▸ **Problem to work on**: Write out every entry exactly; the pictures do not belong in the copy.

**********

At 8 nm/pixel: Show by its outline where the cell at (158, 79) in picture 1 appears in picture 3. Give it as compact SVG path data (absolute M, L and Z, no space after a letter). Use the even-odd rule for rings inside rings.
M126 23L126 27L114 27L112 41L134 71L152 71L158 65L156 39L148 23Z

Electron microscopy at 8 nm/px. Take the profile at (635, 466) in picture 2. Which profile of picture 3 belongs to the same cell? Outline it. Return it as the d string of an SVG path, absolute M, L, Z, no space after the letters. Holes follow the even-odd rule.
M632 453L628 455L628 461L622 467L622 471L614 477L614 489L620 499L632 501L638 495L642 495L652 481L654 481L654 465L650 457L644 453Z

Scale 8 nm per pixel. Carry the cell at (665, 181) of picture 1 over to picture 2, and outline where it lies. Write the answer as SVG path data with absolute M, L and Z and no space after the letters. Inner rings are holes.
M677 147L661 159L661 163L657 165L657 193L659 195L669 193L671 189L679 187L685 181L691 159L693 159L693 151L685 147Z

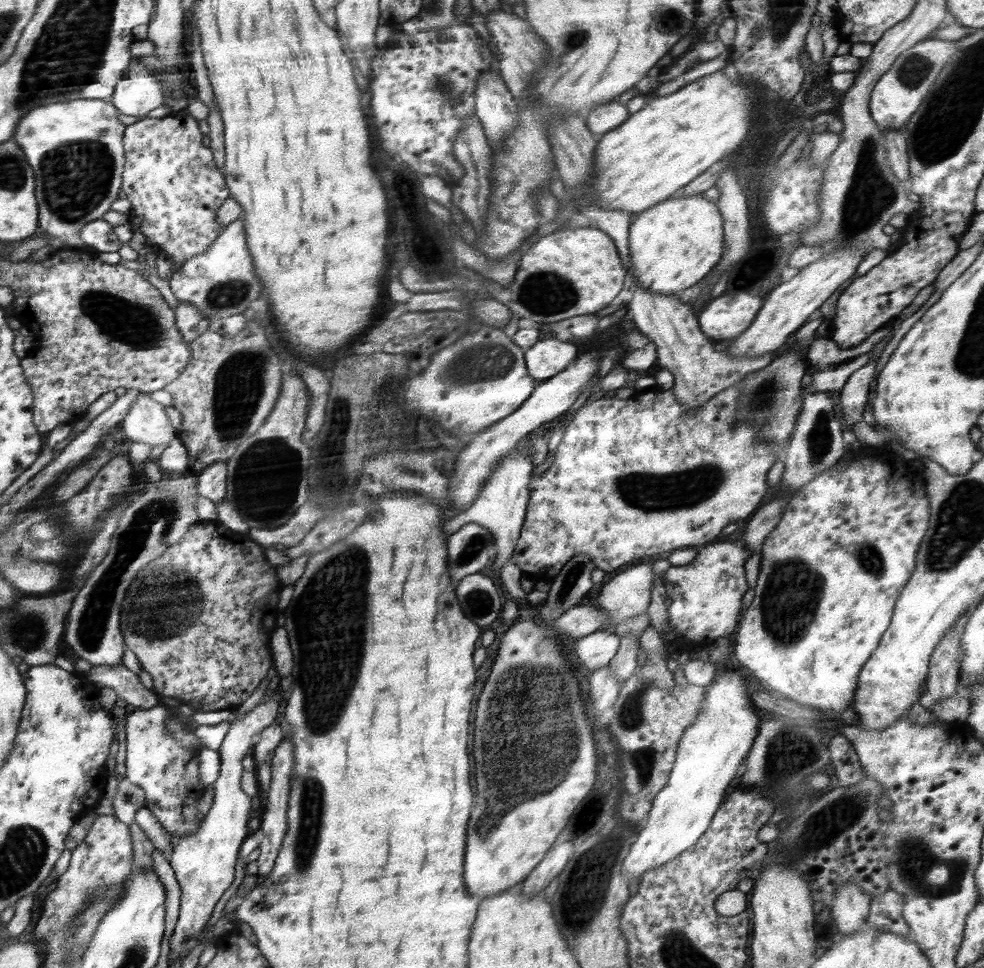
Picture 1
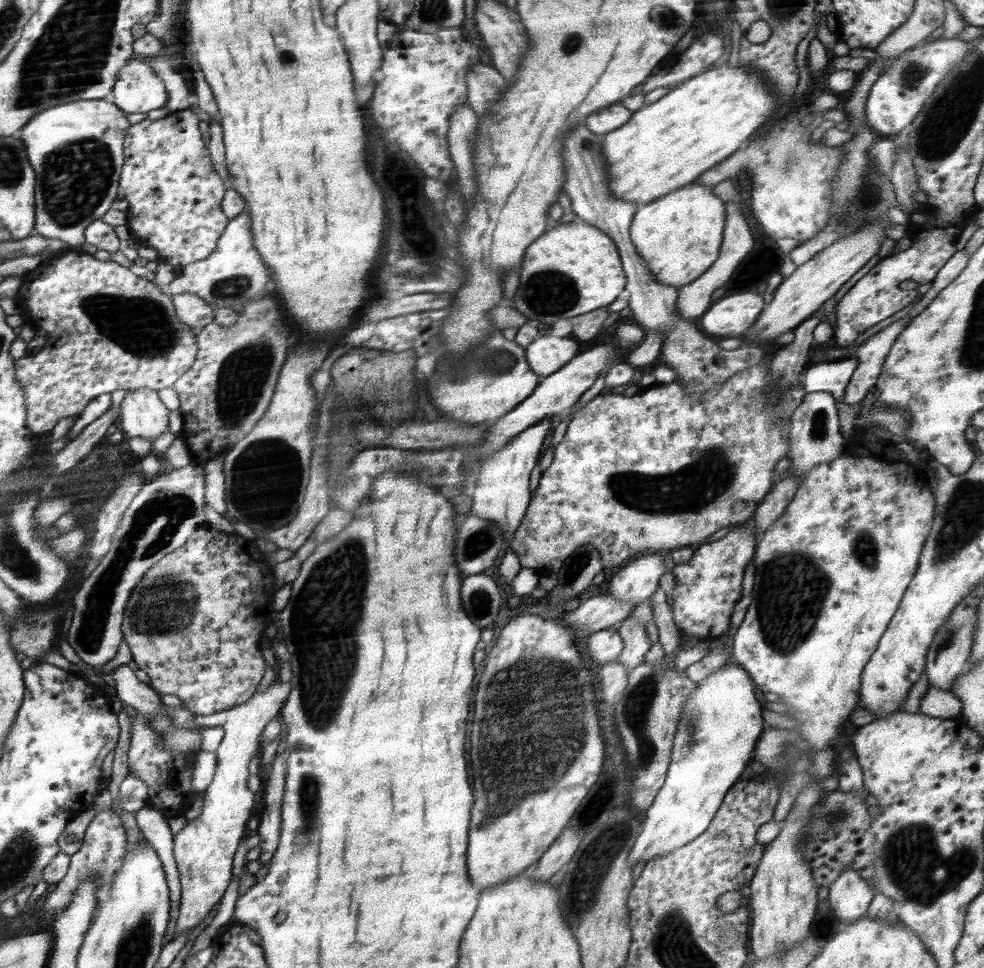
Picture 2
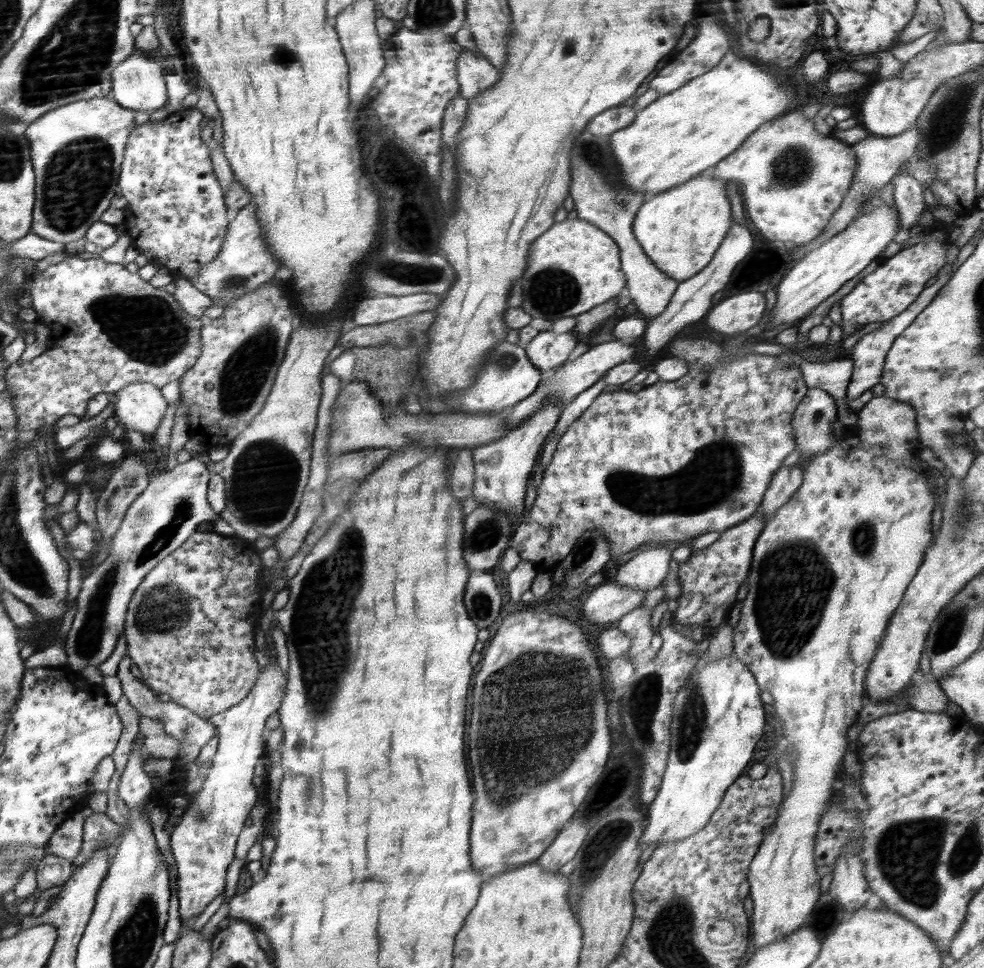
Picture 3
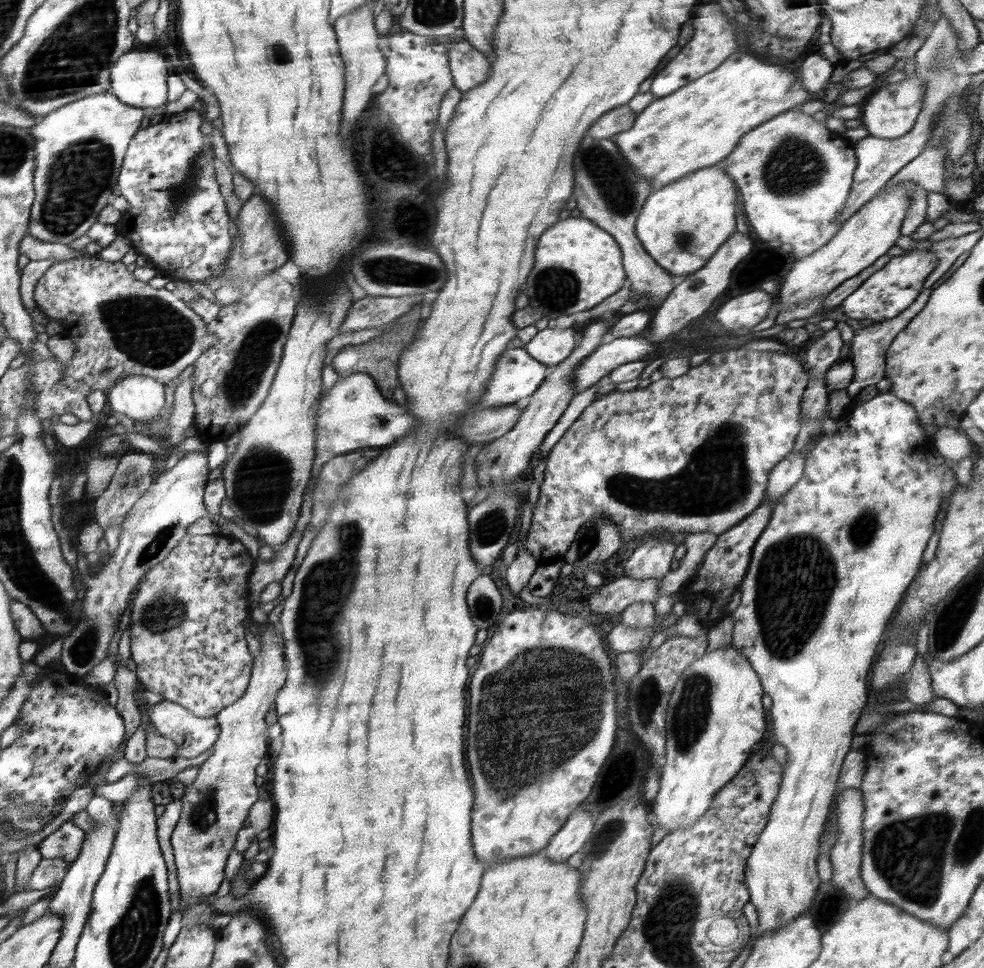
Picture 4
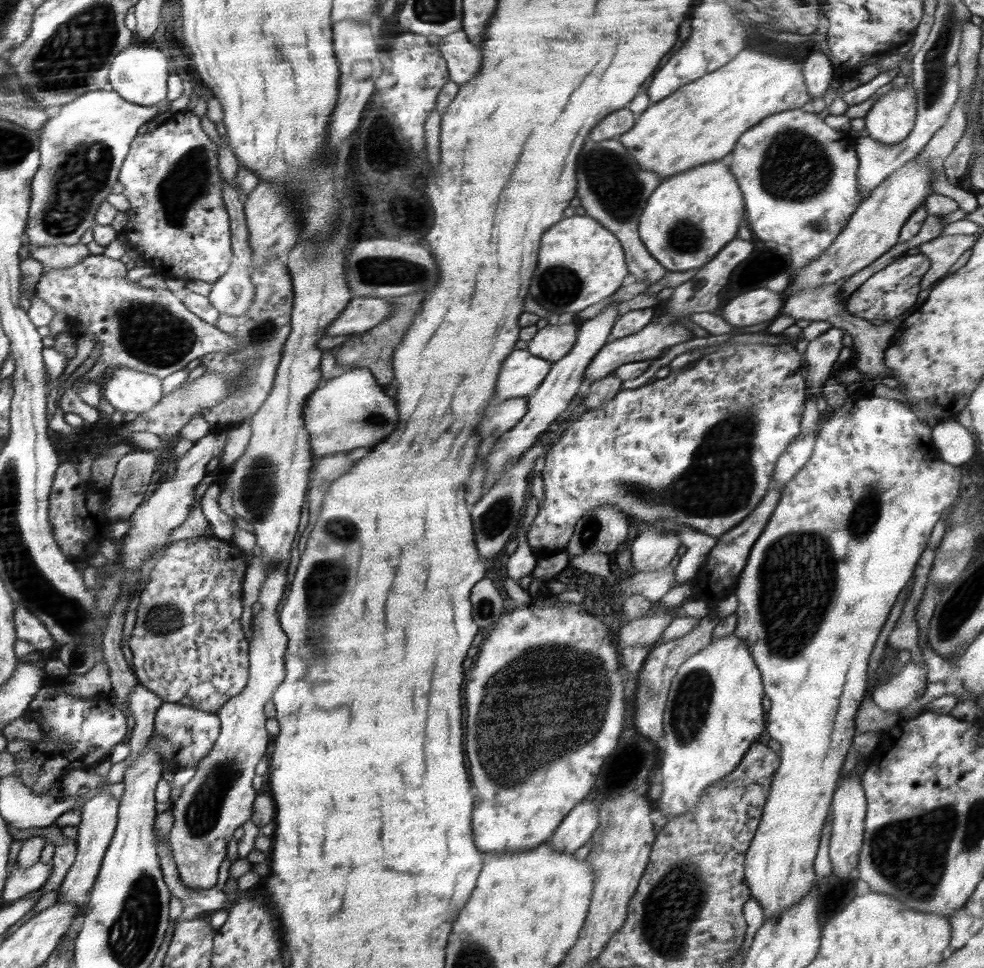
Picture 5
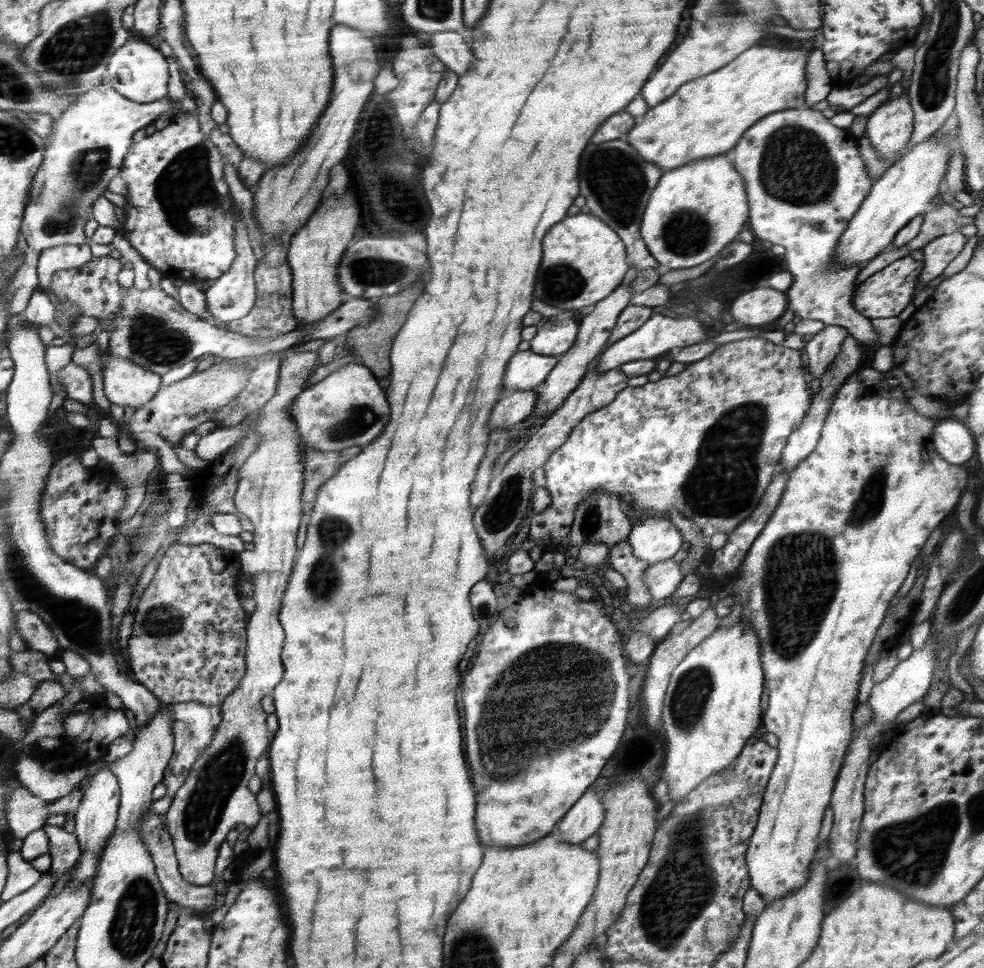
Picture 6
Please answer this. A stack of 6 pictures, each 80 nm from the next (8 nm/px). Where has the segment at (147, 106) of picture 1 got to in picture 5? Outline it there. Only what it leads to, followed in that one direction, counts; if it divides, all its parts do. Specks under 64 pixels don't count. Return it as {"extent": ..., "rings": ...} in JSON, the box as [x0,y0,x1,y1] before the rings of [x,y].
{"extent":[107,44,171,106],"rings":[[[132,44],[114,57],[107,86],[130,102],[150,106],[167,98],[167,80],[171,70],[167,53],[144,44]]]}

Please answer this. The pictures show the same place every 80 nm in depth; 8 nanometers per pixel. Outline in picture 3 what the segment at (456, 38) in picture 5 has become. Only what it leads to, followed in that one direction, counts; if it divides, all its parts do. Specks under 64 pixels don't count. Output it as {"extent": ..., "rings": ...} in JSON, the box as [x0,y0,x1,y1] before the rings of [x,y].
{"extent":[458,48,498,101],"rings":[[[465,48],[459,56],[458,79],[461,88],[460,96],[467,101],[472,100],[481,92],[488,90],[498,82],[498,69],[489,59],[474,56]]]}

**********

▸ **Written solution**:
At 8 nm/pixel: Show by its outline where the cell at (158, 79) in picture 1 appears in picture 3. Give it as compact SVG path data (absolute M, L and Z, no space after a letter). Use the even-odd rule for rings inside rings.
M126 23L126 27L114 27L112 41L134 71L152 71L158 65L156 39L148 23Z

Electron microscopy at 8 nm/px. Take the profile at (635, 466) in picture 2. Which profile of picture 3 belongs to the same cell? Outline it. Return it as the d string of an SVG path, absolute M, L, Z, no space after the letters. Holes follow the even-odd rule.
M632 453L628 455L628 461L622 467L622 471L614 477L614 489L620 499L632 501L638 495L642 495L652 481L654 481L654 465L650 457L644 453Z

Scale 8 nm per pixel. Carry the cell at (665, 181) of picture 1 over to picture 2, and outline where it lies. Write the answer as SVG path data with absolute M, L and Z and no space after the letters. Inner rings are holes.
M677 147L661 159L661 163L657 165L657 193L659 195L669 193L671 189L679 187L685 181L691 159L693 159L693 151L685 147Z

Picture 1
Picture 2
Picture 3
Picture 4
Picture 5
Picture 6
Please answer this. A stack of 6 pictures, each 80 nm from the next (8 nm/px). Where has the segment at (147, 106) of picture 1 got to in picture 5? Outline it there. Only what it leads to, followed in that one direction, counts; if it divides, all its parts do. Specks under 64 pixels don't count. Return it as {"extent": ..., "rings": ...} in JSON, the box as [x0,y0,x1,y1] before the rings of [x,y].
{"extent":[107,44,171,106],"rings":[[[132,44],[114,57],[107,86],[130,102],[150,106],[167,98],[167,80],[171,70],[167,53],[144,44]]]}

Please answer this. The pictures show the same place every 80 nm in depth; 8 nanometers per pixel. Outline in picture 3 what the segment at (456, 38) in picture 5 has become. Only what it leads to, followed in that one direction, counts; if it divides, all its parts do. Specks under 64 pixels don't count. Output it as {"extent": ..., "rings": ...} in JSON, the box as [x0,y0,x1,y1] before the rings of [x,y].
{"extent":[458,48,498,101],"rings":[[[465,48],[459,56],[458,79],[461,88],[460,96],[467,101],[472,100],[481,92],[488,90],[498,82],[498,69],[489,59],[474,56]]]}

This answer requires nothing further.